At the same time, a colleague told me about an organization called the National Physicians Alliance (NPA) she and her husband had just launched. At the core of NPA’s mission is the belief that healthcare is a human right and that everybody should have access to affordable healthcare. I joined their board and several years later became president of the Alliance.
When Obama became president in 2009, I became very involved in his signature healthcare legislation and began, representing NPA, to spend two days a week in Washington as part of a large coalition of organizations working on health policy and legislative strategy. I didn’t have a front-row seat on the formulation of what has become known as Obamacare, but I certainly had a second-row seat!
Throughout that process, I was speaking on television, speaking at rallies and penning op-eds. People started telling me I should think about running for office. I’m a policy wonk at heart and had never given any thought to being a policymaker.
In 2014, Allison Schwartz, my Congresswoman, decided to run for Governor. I decided to jump into what was a crowded Democratic primary race for her soon-to-be vacant seat. Although I raised the most money, ran a campaign I’m still proud of to this day and got a very enthusiastic endorsement from the Inquirer, I didn’t win. It was a great experience and I was still committed to public service, but I didn’t know what I was going to do next.
In January 2015, two months after the election and a week after I told Penn I would be leaving my part-time faculty position, then Montgomery County Commissioner Josh Shapiro called to invite me to submit my name for a soon-to-be vacant position on the county’s Board of Commissioners.
The Montgomery County Judges tasked with filling the position selected me, and four weeks later I was sworn in as County Commissioner. 2015 was an election year and a week later I back on the campaign trail.
What are you focused on in 2017?
I focus every day on looking forward. I do that using data and an understanding of what’s important to our community.
My overarching goal is to make every community in Montgomery County healthier. Health is impacted by every single decision that we make. If something is good for health, it stands to reason it will be good for the entire community. That includes making sure residents of the County have access to good-paying jobs, that people can get to those jobs, that residents of the county have access to healthy foods, and that our environment is clean.
I’m working with SEPTA to make sure people have access to public transportation.
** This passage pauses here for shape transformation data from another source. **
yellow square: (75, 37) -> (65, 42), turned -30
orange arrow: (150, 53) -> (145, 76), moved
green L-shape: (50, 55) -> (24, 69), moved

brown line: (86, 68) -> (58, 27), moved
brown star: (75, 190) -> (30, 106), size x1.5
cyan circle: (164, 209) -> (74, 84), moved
One of the biggest projects we’re working on is extending the high-speed rail from Norristown to King of Prussia.
We have preserved over 155 farms in Montgomery County and are always looking for ways to connect the local farmers with community farm markets all over the county.
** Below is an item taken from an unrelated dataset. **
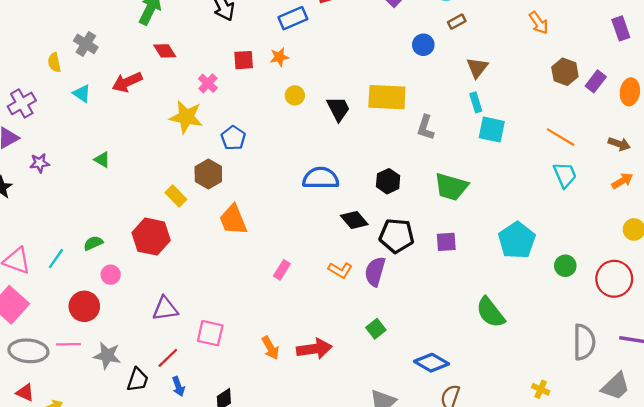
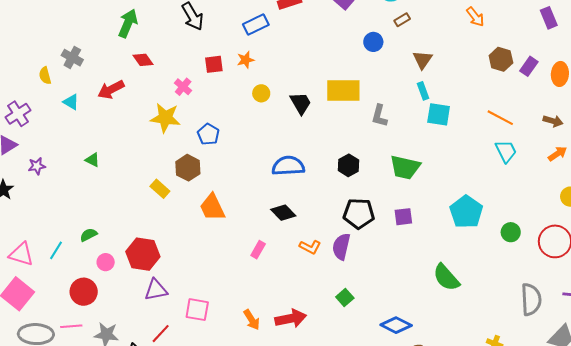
black diamond: (354, 220) -> (283, 213), moved
red hexagon: (151, 237) -> (143, 254), moved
Several weeks ago we announced an exciting multi-agency project of rolling out LED street lamps to eleven Montgomery County municipalities. The new street lights will dramatically reduce energy usage, take 5,500 metric tons of carbon out of the air over the next decade, save money and create jobs for the construction workers hired to install the lamps.
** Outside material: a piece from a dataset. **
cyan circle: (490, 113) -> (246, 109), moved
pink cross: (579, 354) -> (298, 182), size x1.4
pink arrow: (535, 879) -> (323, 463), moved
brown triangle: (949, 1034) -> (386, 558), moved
What about you personally? What are focused on in 2017?
Carving out family time is a daily challenge. My husband Jeff and I are really busy. My oldest child is a Junior in high school, so we’re paying a lot of attention to filling out college applications and plan on visiting several college campuses this summer.
Finally, Val, what is the best piece of advice you ever received?
When I was a junior in high school, I wrote a book report in AP History class that I thought was pretty good. Mr. Karr, my teacher, called me into his office and said my book report was a piece of junk and wasn’t what I was capable of. The book report was adequate to be sure. He sensed I had written it on the back of the envelope and not given it my best. His scolding for underachieving and not living up to my potential had a real impact on me. I never forgot the experience.